═══ TEXTAUSZUG

# DVB-S2 Dual-Tuner-Karte für Windows Media Center



## ViP94 (15. Juni 2011)

*DVB-S2 Dual-Tuner-Karte für Windows Media Center*

Tja, die Anforderungen stehen ja schon in der Überschrift.
Hat einer von euch in dieser Hinsicht schon Erfahrungen in positiver oder negativer Weise.
Könnt ihr mir eine Karte empfehlen?

mfg

ViP


----------



## Murxwitz (15. Juni 2011)

*AW: DVB-S2 Dual-Tuner-Karte für Windows Media Center*

spontan fällt mir da die Cine S2 ein


----------



## Psytis (15. Juni 2011)

*AW: DVB-S2 Dual-Tuner-Karte für Windows Media Center*

meinst du die Terratec? die hat keinen Dual Tuner, aber sonst ne gute karte

hier mal ne auswahl die die Anforderugnen erfüllen
http://geizhals.at/?cat=vid&xf=801_DVB-S2%7E802_TwinTuner#xf_top
http://geizhals.at/a508716.html wäre da vielleihct passend, schau dir mal die comments an.


----------



## ViP94 (15. Juni 2011)

*AW: DVB-S2 Dual-Tuner-Karte für Windows Media Center*

Aber selbst Erfahrungen mit diesen Karten habt ihr nicht gemacht oder?


----------



## Murxwitz (15. Juni 2011)

*AW: DVB-S2 Dual-Tuner-Karte für Windows Media Center*

nein ich meine die Digital Devices entweder v5.5 oder v6
ist auch erweiterbar mit weiteren Tunern und/oder CI-Modulen
v5.5 ein Erweiterungsanschluss die v6 zwei
Erfahrung mit denen hab ich nicht habe aber vor mir im Juli eine zu kaufen


----------



## ViP94 (15. Juni 2011)

Wenn du sie ausprobiert hast dann schreib mir bitte deine Erfahrungen.


----------



## Murxwitz (16. Juni 2011)

*AW: DVB-S2 Dual-Tuner-Karte für Windows Media Center*

kann ich machen habe eh vor dann ein kleines Tagenbuch zu meinem htpc zu machen. wird aber ende Juli, da anfang Juli erstma Prüfungen angesagt sind.


----------

══════

### [AUFGABE]
Schreibe aus dem Forumsthread zur DVB-S2-Dual-Tuner-Karte den Abschnitt von "hier mal ne" bis "nicht gemacht oder?" wortgetreu ab.

═══ GEGEBENE EINTRÄGE

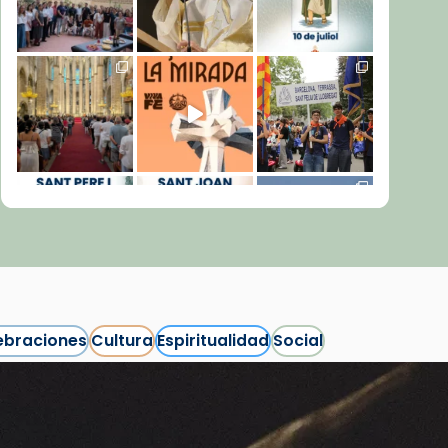
ebraciones
Cultura
Espiritualidad
Social
Síguenos en Instagram
Cargar más...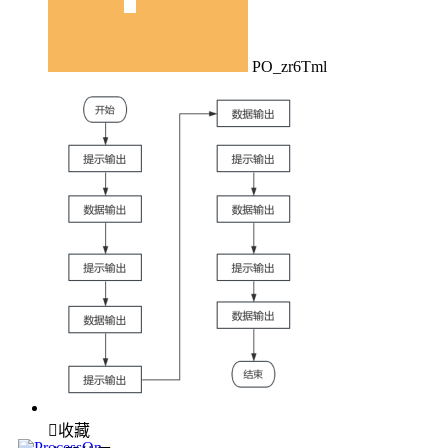
PO_zr6Tml

收藏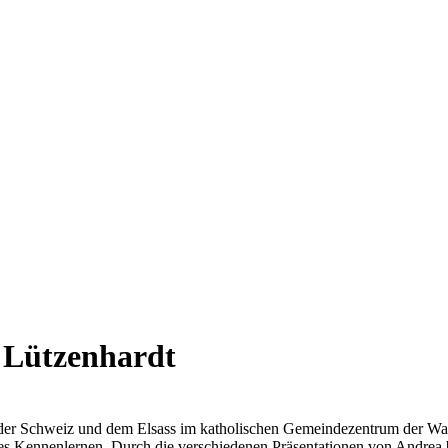
n Lützenhardt
, der Schweiz und dem Elsass im katholischen Gemeindezentrum der W
stes Kennenlernen. Durch die verschiedenen Präsentationen von Andrea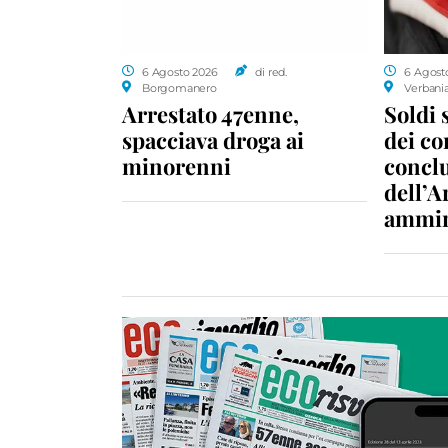
6 Agosto 2026
di red.
6 Agost
Borgomanero
Verbani
Arrestato 47enne,
Soldi 
spacciava droga ai
dei c
minorenni
conclu
dell’A
ammin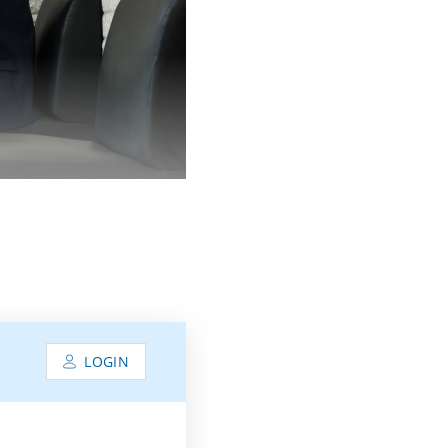
LOGIN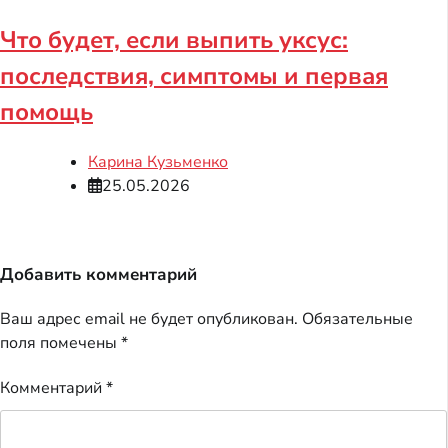
Что будет, если выпить уксус:
последствия, симптомы и первая
помощь
Карина Кузьменко
25.05.2026
Добавить комментарий
Ваш адрес email не будет опубликован.
Обязательные
поля помечены
*
Комментарий
*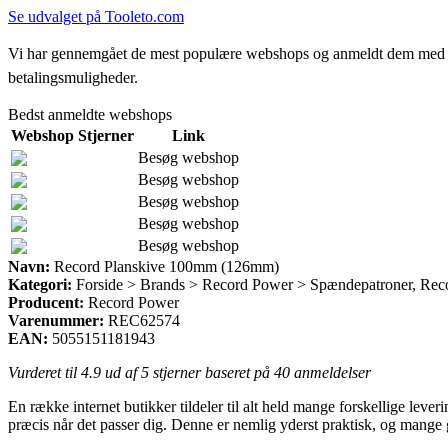
Se udvalget på Tooleto.com
Vi har gennemgået de mest populære webshops og anmeldt dem med stjern
betalingsmuligheder.
Bedst anmeldte webshops
Webshop
Stjerner
Link
Besøg webshop
Besøg webshop
Besøg webshop
Besøg webshop
Besøg webshop
Navn:
Record Planskive 100mm (126mm)
Kategori:
Forside > Brands > Record Power > Spændepatroner, Recor
Producent:
Record Power
Varenummer:
REC62574
EAN:
5055151181943
Vurderet til
4.9
ud af 5 stjerner baseret på
40
anmeldelser
En række internet butikker tildeler til alt held mange forskellige lever
præcis når det passer dig. Denne er nemlig yderst praktisk, og man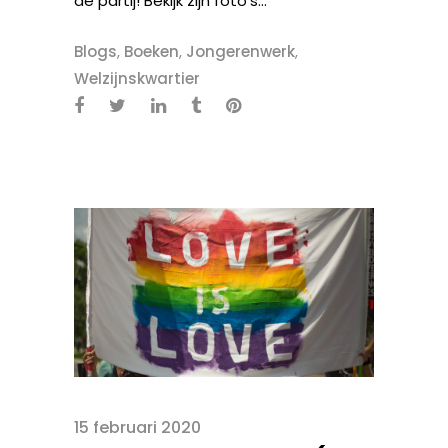
de partij! Bekijk zijn foto's...
Blogs
,
Boeken
,
Jongerenwerk
,
Welzijnskwartier
15 februari 2020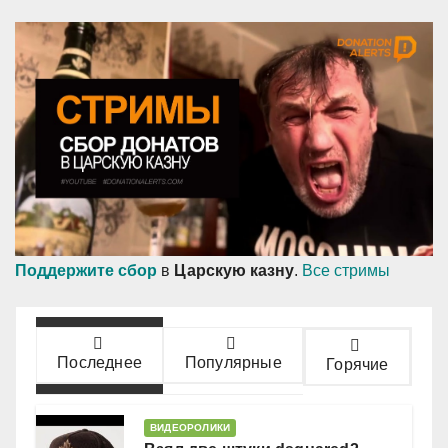
Поддержите сбор
в
Царскую казну
.
Все стримы
Последнее
Популярные
Горячие
ВИДЕОРОЛИКИ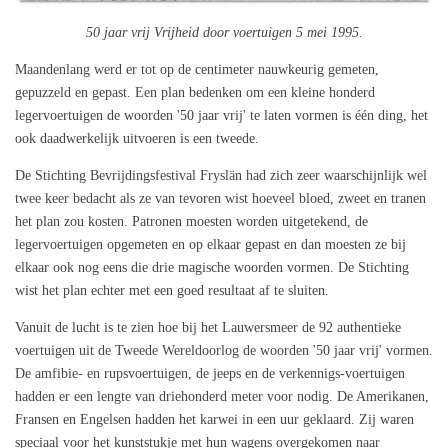
50 jaar vrij Vrijheid door voertuigen 5 mei 1995.
Maandenlang werd er tot op de centimeter nauwkeurig gemeten,
gepuzzeld en gepast. Een plan bedenken om een kleine honderd
legervoertuigen de woorden '50 jaar vrij' te laten vormen is één ding, het
ook daadwerkelijk uitvoeren is een tweede.
De Stichting Bevrijdingsfestival Fryslän had zich zeer waarschijnlijk wel
twee keer bedacht als ze van tevoren wist hoeveel bloed, zweet en tranen
het plan zou kosten. Patronen moesten worden uitgetekend, de
legervoertuigen opgemeten en op elkaar gepast en dan moesten ze bij
elkaar ook nog eens die drie magische woorden vormen. De Stichting
wist het plan echter met een goed resultaat af te sluiten.
Vanuit de lucht is te zien hoe bij het Lauwersmeer de 92 authentieke
voertuigen uit de Tweede Wereldoorlog de woorden '50 jaar vrij' vormen.
De amfibie- en rupsvoertuigen, de jeeps en de verkennigs-voertuigen
hadden er een lengte van driehonderd meter voor nodig. De Amerikanen,
Fransen en Engelsen hadden het karwei in een uur geklaard. Zij waren
speciaal voor het kunststukje met hun wagens overgekomen naar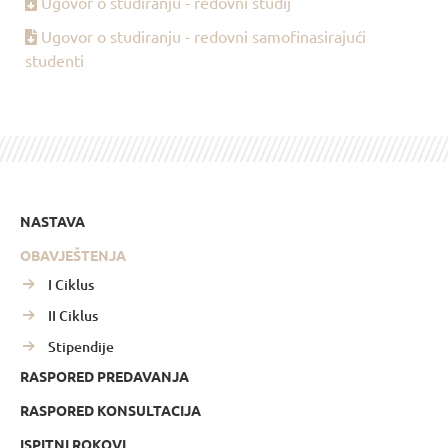
Ugovor o studiranju - redovni studij
Ugovor o studiranju - redovni samofinasirajući
studenti
NASTAVA
OBAVJEŠTENJA
I Ciklus
II Ciklus
Stipendije
RASPORED PREDAVANJA
RASPORED KONSULTACIJA
ISPITNI ROKOVI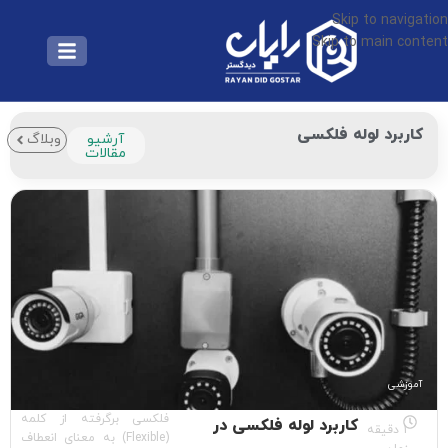
Skip to navigation
Skip to main content
کاربرد لوله فلکسی
آرشیو
وبلاگ
مقالات
آموزشی
فلکسی برگرفته از کلمه
کاربرد لوله فلکسی در
1 دقیقه
(Flexible) به معنای انعطاف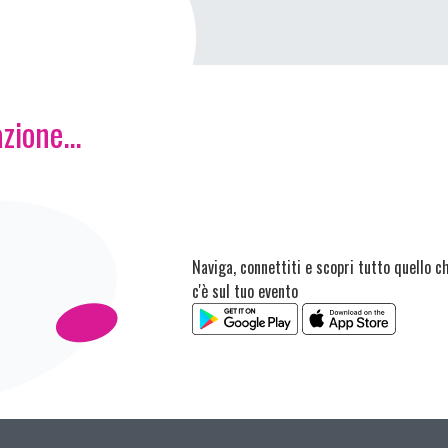
zione...
Naviga, connettiti e scopri tutto quello c
c'è sul tuo evento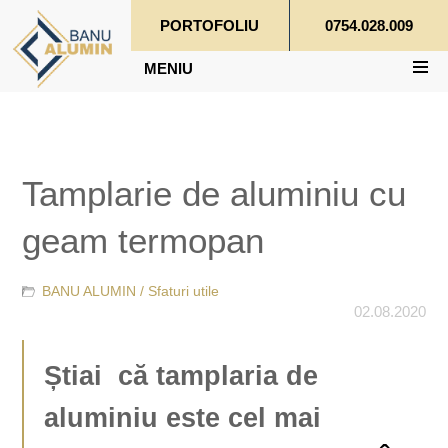
PORTOFOLIU
0754.028.009
MENIU
Tamplarie de aluminiu cu
geam termopan
BANU ALUMIN /
Sfaturi utile
02.08.2020
Știai că tamplaria de
aluminiu este cel mai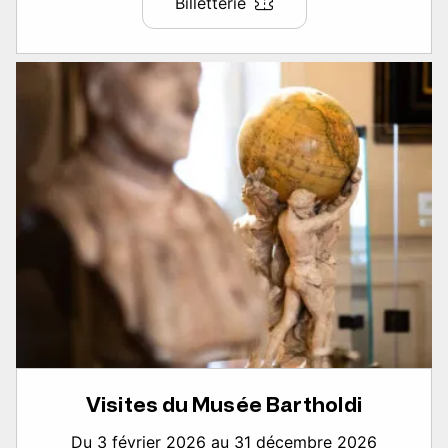
Billetterie
Visites du Musée Bartholdi
Du 3 février 2026 au 31 décembre 2026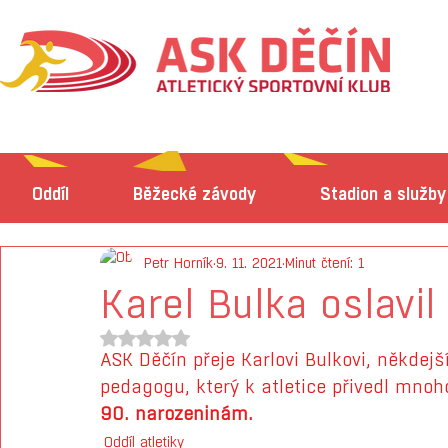
Oddíl
Běžecké závody
Stadion a služby
Petr Horník
9. 11. 2021
Minut čtení: 1
Karel Bulka oslavil 
Hodnoceno NaN z 5 hvězdiček.
ASK Děčín přeje Karlovi Bulkovi, někdejš
pedagogu, který k atletice přivedl mnoh
90. narozeninám. 
Oddíl atletiky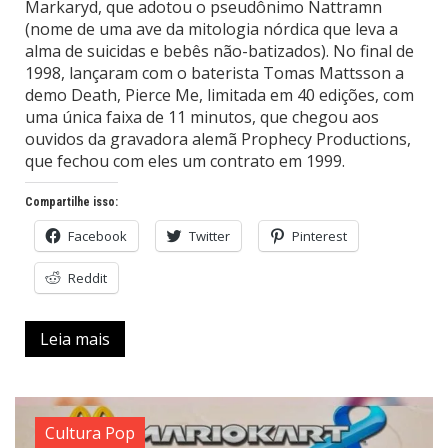
Markaryd, que adotou o pseudônimo Nattramn
(nome de uma ave da mitologia nórdica que leva a
alma de suicidas e bebês não-batizados). No final de
1998, lançaram com o baterista Tomas Mattsson a
demo Death, Pierce Me, limitada em 40 edições, com
uma única faixa de 11 minutos, que chegou aos
ouvidos da gravadora alemã Prophecy Productions,
que fechou com eles um contrato em 1999.
Compartilhe isso:
Facebook
Twitter
Pinterest
Reddit
Leia mais
Cultura Pop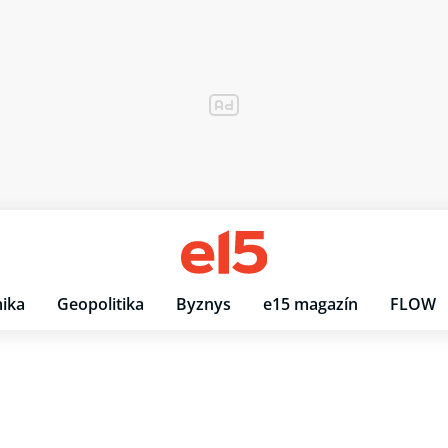
ika
Geopolitika
Byznys
e15 magazín
FLOW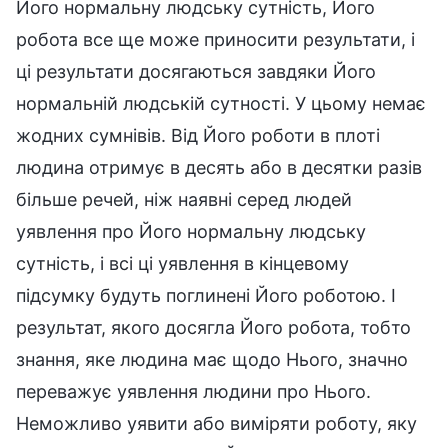
Його нормальну людську сутність, Його
робота все ще може приносити результати, і
ці результати досягаються завдяки Його
нормальній людській сутності. У цьому немає
жодних сумнівів. Від Його роботи в плоті
людина отримує в десять або в десятки разів
більше речей, ніж наявні серед людей
уявлення про Його нормальну людську
сутність, і всі ці уявлення в кінцевому
підсумку будуть поглинені Його роботою. І
результат, якого досягла Його робота, тобто
знання, яке людина має щодо Нього, значно
переважує уявлення людини про Нього.
Неможливо уявити або виміряти роботу, яку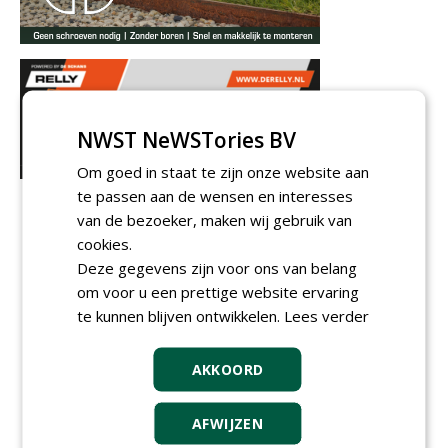
NWST NeWSTories BV
Om goed in staat te zijn onze website aan
te passen aan de wensen en interesses
van de bezoeker, maken wij gebruik van
cookies.
Deze gegevens zijn voor ons van belang
om voor u een prettige website ervaring
te kunnen blijven ontwikkelen.
Lees verder
AKKOORD
AFWIJZEN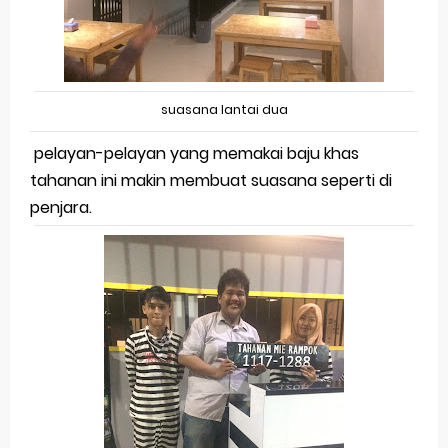
suasana lantai dua
pelayan-pelayan yang memakai baju khas
tahanan ini makin membuat suasana seperti di
penjara.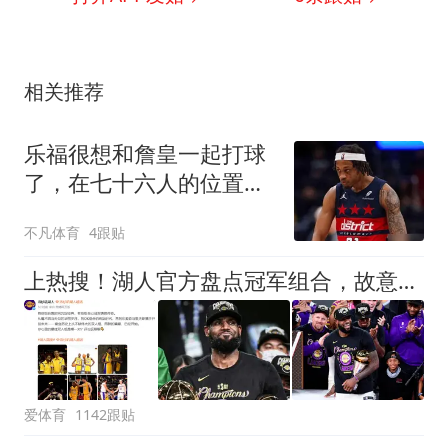
相关推荐
乐福很想和詹皇一起打球
了，在七十六人的位置上
已经满了的情况下，老将
不凡体育
4跟贴
还有没有机会再创造奇迹
呢？
上热搜！湖人官方盘点冠军组合，故意漏掉詹姆斯引发球迷不满！
爱体育
1142跟贴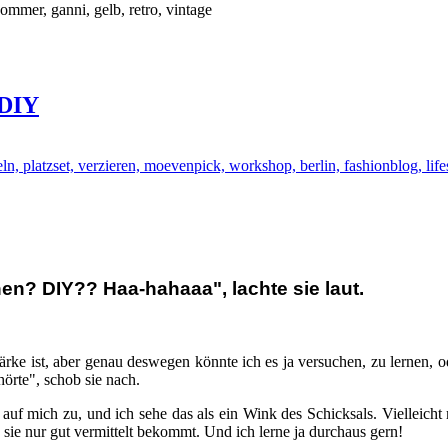
 DIY
en? DIY?? Haa-hahaaa", lachte sie laut.
ke ist, aber genau deswegen könnte ich es ja versuchen, zu lernen, oder
örte", schob sie nach.
s auf mich zu, und ich sehe das als ein Wink des Schicksals. Vielleic
ie nur gut vermittelt bekommt. Und ich lerne ja durchaus gern!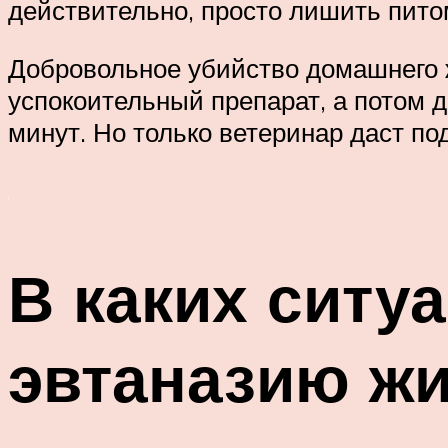
действительно, просто лишить пито
Добровольное убийство домашнего ж
успокоительный препарат, а потом 
минут. Но только ветеринар даст по
В каких ситу
эвтаназию ж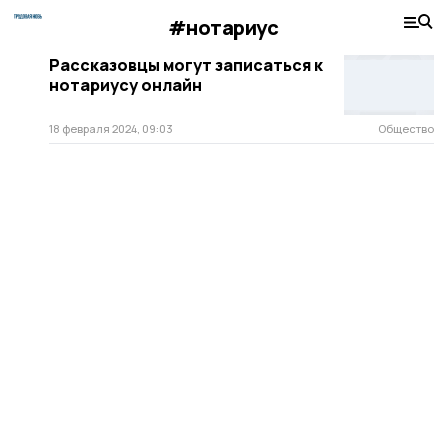
#нотариус
Рассказовцы могут записаться к
нотариусу онлайн
18 февраля 2024, 09:03
Общество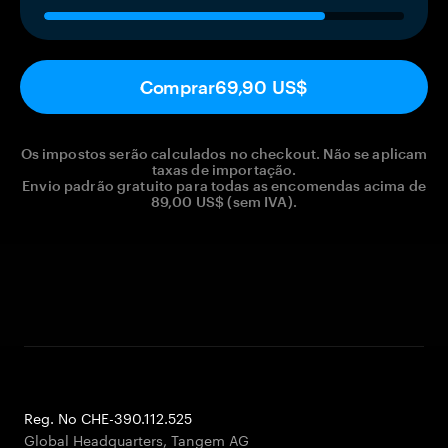
Comprar
69,90 US$
Os impostos serão calculados no checkout. Não se aplicam
taxas de importação.
Envio padrão gratuito para todas as encomendas acima de
89,00 US$ (sem IVA).
Reg. No CHE-390.112.525
Global Headquarters, Tangem AG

══════

### [LÖSUNG]
hier mal ne auswahl die die Anforderugnen erfüllen
http://geizhals.at/?cat=vid&xf=801_DVB-S2%7E802_TwinTuner#xf_top
http://geizhals.at/a508716.html wäre da vielleihct passend, schau dir mal die comments an.


----------



## ViP94 (15. Juni 2011)

*AW: DVB-S2 Dual-Tuner-Karte für Windows Media Center*

Aber selbst Erfahrungen mit diesen Karten habt ihr nicht gemacht oder?